Deploy a scalable Zoom RealTime Media Streams (RTMS) consumer to AWS in one command. Same shape as the rtms-quickstart-py repo — @rtms.on_webhook_event + rtms.run() packaged into a Fargate container, fronted by an ALB, and configured to auto-scale.
Zoom ──webhook──▶ ALB (HTTPS, ACM cert) ──▶ ECS Fargate Service
├── Task 1 (worker/main.py)
├── Task 2 (worker/main.py)
└── Task N (worker/main.py)
│
┌─────────────┼──────────────┐
▼ ▼ ▼
S3 (JSONL) CloudWatch Secrets Manager
Each task runs worker/main.py, which uses @rtms.on_webhook_event to receive Zoom webhooks on port 8080 and rtms.EventLoopPool(threads=2) to host the active meetings. The ECS service auto-scales on CPU.
Tools (one-time install):
brew install awscli terraform jq # macOS
# Linux: use your package manager equivalentsThen aws configure (or aws sso login) once so the CLI is authenticated.

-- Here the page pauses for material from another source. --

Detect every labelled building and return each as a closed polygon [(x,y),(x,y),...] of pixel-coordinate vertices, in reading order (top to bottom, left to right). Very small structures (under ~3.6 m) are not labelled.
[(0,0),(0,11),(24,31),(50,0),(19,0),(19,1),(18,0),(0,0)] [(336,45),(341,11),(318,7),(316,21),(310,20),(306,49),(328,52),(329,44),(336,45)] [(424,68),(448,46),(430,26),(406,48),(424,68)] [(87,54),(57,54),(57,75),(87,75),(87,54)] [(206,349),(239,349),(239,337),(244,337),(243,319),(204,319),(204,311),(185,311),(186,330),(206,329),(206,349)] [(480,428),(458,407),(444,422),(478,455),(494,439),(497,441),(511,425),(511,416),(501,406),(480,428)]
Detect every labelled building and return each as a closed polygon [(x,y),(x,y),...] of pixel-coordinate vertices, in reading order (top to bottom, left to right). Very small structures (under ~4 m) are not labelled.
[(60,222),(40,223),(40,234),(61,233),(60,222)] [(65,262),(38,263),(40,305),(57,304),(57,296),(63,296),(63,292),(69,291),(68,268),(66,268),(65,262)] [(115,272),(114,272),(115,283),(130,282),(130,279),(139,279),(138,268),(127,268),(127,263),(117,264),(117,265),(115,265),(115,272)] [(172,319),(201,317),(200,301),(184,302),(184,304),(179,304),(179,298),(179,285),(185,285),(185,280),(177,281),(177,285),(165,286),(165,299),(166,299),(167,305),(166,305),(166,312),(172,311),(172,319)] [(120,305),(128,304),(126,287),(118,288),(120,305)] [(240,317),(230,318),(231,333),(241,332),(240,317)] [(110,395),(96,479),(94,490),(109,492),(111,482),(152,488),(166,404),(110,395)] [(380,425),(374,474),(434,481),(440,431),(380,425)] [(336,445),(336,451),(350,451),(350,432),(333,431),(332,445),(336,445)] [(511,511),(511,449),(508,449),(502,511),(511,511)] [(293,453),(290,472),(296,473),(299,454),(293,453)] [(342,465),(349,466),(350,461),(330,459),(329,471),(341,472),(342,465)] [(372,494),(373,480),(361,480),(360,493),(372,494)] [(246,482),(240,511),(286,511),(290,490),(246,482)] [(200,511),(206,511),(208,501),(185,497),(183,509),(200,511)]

No Docker required — the default worker_image pulls a pre-built public image.
Accounts / external assets:
- AWS account with admin access.
us-east-1is the default deploy region. - A domain you control (Route 53 preferred, but any provider works — see DNS modes below).
- Zoom Marketplace RTMS app with Client ID, Client Secret, and Webhook Secret Token. Events subscribed:
endpoint.url_validation,meeting.rtms_started,meeting.rtms_stopped,meeting.rtms_interrupted.
git clone https://github.com/zoom/rtms-terraform-aws.git
cd rtms-terraform-aws
./deploy.shThat's it. The script prompts for the values it needs, creates everything (Secrets Manager, Terraform state, infrastructure), and prints your webhook URL when it's done. End-to-end: ~10 minutes.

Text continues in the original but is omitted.